### TASK TO CARRY OUT
In the listing below, find each line holding "middle" and copy it.

### INFORMATION PROVIDED

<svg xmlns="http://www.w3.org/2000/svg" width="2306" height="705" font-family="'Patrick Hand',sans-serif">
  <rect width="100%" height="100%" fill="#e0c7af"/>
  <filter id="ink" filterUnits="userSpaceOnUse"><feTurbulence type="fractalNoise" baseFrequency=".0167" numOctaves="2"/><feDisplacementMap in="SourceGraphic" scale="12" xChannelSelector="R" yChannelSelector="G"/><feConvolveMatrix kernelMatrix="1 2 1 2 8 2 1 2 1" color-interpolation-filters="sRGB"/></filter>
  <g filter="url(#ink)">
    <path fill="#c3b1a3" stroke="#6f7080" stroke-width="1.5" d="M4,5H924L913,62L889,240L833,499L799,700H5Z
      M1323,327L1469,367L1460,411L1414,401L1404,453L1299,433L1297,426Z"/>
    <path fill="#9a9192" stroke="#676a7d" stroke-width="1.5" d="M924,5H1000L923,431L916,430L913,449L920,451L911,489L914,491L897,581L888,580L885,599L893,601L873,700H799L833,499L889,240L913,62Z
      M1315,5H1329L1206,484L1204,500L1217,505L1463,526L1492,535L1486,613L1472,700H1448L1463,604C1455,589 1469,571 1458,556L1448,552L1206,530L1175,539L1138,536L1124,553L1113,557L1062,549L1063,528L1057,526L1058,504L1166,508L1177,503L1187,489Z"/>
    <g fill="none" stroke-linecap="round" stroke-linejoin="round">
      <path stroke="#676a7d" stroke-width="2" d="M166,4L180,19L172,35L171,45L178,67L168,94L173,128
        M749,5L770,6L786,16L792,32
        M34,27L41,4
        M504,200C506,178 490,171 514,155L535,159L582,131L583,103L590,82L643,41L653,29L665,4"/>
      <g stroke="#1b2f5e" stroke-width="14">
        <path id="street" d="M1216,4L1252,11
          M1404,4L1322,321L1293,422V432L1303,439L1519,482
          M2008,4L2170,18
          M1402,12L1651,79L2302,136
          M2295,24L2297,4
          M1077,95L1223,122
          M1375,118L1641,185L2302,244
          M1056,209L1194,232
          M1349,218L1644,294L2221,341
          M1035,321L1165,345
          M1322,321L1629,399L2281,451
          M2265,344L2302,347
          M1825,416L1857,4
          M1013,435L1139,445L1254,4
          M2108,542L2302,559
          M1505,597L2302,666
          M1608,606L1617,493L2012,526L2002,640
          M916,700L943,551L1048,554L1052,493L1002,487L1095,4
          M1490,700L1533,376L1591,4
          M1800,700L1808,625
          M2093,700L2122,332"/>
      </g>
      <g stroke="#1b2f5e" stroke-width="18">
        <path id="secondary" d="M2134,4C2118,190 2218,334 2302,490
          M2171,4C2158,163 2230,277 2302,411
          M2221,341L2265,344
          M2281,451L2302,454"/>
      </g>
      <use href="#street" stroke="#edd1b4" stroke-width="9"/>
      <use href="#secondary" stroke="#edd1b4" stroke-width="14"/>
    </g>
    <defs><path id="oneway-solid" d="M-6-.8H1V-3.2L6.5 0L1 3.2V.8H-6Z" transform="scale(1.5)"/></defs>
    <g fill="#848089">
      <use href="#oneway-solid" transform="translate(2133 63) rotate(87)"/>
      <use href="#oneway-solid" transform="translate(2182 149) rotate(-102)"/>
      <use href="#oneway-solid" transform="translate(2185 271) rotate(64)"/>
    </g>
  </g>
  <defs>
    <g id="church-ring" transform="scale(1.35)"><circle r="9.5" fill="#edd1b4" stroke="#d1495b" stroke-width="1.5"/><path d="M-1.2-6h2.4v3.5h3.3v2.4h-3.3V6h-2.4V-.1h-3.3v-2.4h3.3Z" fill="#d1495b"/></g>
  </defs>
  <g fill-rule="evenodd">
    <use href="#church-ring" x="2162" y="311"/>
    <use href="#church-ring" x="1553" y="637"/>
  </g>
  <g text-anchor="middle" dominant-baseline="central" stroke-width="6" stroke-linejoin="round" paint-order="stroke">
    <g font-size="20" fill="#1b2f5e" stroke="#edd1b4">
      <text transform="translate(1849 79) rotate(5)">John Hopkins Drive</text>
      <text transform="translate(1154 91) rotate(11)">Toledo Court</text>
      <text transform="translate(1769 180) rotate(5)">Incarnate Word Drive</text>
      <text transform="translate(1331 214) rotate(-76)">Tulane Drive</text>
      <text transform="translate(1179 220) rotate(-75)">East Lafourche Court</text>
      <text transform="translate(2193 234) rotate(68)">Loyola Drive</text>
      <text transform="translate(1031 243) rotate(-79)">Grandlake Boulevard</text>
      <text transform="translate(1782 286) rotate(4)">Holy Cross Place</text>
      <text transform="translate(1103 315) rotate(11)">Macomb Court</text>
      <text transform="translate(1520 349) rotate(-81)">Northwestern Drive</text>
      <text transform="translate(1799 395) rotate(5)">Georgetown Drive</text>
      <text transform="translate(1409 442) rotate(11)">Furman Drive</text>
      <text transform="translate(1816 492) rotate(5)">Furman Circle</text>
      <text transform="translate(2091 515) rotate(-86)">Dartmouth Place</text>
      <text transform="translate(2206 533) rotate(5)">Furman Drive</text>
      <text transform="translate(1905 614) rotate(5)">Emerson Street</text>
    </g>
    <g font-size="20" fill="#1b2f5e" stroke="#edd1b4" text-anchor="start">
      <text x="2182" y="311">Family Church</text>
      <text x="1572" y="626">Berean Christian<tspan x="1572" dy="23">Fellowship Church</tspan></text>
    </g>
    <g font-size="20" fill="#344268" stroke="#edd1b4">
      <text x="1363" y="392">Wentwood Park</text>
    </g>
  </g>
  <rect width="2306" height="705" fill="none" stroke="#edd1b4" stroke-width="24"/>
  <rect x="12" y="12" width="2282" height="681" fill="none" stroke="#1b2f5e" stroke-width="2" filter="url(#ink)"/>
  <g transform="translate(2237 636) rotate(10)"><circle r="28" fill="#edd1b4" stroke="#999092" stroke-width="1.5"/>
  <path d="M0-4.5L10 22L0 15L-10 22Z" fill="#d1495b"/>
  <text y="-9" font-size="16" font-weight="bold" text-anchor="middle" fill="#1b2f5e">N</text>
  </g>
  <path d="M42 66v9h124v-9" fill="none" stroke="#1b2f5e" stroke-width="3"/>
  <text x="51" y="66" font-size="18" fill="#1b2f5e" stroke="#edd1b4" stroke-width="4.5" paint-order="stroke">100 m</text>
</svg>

### EXERCISE RESULT
  <g text-anchor="middle" dominant-baseline="central" stroke-width="6" stroke-linejoin="round" paint-order="stroke">
  <text y="-9" font-size="16" font-weight="bold" text-anchor="middle" fill="#1b2f5e">N</text>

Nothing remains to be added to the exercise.